#### 本文
そして誰も見なくなった ー テレビはなぜメインのメディアではなくなったのか その1:小池栄子以前と以後のテレビ番組

2020年に自分の中で起こった一番の変化と言えば、ついに全くテレビを見なくなってしまったことではないだろうか。昔から「テレビ見ないんでー」というのをドヤ顔で言う人はいつだってそこらじゅうにあふれているが、彼ら彼女らは意外とそう言いつつテレビを見ているのである。少なくとも以前の自分はそうだった。2018年頃は、CMを見る時間の無駄や、CMの前後で同じ内容が流れることに耐えられなくなって、ハードディスクレコーダーに録ったものしか見なくなり、2019年頃にはそれも面倒になって、全ての番組をYouTubeにアップロードされた動画で見るようになった(しかもアップされていない場合は簡単にあきらめるようになった)、そして2020年にはそんな動画さえ視聴するのが苦痛になり、一切のテレビ番組を見ないというか受け付けなくなってしまった。もはや、反日だろうが韓国推しだろうがどうでもよく、テレビ番組を見ること自体が拷問に近いものになってしまったのだ。有名な話だが、今どきのYouTubeの動画は「おはようございます」の「おはよう」と「ございます」の間さえ編集でカットしてテンポのいい映像を作るのが当たり前になっている。そんな正しい競争原理の働いている最先端の分野からすると、全てが横並びの何の進歩もない映像を見せられるのは人生の時間のムダでしかないのだ。


それはともかく、筆者にはテレビがどんどんつまらなくなっていった過程おいて、ある現象を醒めた目で見ていた。今回はそれを書いてみようと思う。そして、これにもあの松本人志が深く関わっているのである。


松本人志に関しては以下の項でも、似たようなメディア論について書いているのでご興味のある方はご一読を





「見いひんねやったら、見いひんかったらええのよ。ただそれだけのことやのに、何で皆に言う必要あるのかと思ってしまう。」
########
#### データ抜粋
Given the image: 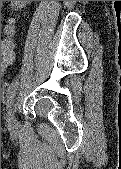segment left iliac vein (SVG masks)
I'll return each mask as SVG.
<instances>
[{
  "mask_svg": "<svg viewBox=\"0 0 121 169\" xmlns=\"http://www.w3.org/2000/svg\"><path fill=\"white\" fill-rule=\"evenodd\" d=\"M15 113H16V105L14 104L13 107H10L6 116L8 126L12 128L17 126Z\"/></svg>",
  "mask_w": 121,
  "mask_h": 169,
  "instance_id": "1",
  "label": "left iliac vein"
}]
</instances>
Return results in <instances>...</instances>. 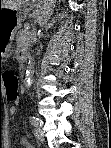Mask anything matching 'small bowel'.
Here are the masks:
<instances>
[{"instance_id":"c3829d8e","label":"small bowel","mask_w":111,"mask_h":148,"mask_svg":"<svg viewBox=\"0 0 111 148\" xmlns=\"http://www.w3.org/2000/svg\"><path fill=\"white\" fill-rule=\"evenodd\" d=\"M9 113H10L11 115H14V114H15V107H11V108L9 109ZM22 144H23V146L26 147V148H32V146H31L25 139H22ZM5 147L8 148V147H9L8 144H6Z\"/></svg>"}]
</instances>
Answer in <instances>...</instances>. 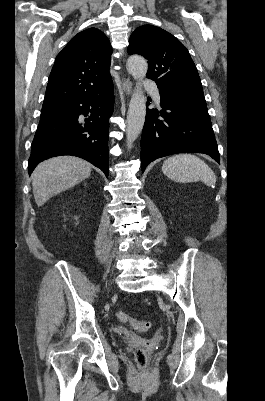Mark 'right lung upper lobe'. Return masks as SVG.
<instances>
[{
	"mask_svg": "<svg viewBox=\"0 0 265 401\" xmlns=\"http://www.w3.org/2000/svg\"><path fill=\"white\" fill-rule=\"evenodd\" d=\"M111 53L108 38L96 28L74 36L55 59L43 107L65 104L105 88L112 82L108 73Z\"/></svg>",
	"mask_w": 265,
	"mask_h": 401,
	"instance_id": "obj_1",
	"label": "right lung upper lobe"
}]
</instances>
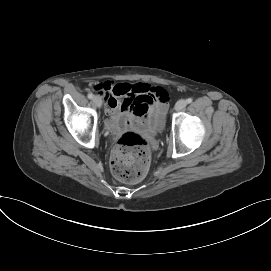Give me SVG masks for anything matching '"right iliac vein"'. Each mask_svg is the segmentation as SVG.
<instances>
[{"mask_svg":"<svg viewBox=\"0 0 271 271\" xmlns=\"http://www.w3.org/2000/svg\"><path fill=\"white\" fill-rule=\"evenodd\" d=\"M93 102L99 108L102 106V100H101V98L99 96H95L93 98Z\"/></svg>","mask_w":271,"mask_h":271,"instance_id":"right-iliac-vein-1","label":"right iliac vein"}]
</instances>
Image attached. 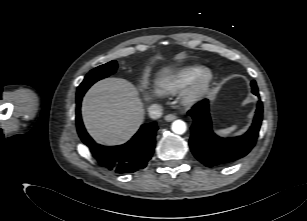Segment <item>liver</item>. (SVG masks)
########
本文の要点を二文で要約しなさい。

[解答例]: 筆者は2018年頃に録画した番組しか見なくなり、2019年頃にはYouTubeにアップロードされた動画で番組を見るようになり、2020年には一切のテレビ番組を見なくなった。筆者は、テンポよく編集されたYouTubeの動画と比べて、横並びで何の進歩もないテレビ番組を見ることは人生の時間のムダでしかないと述べている。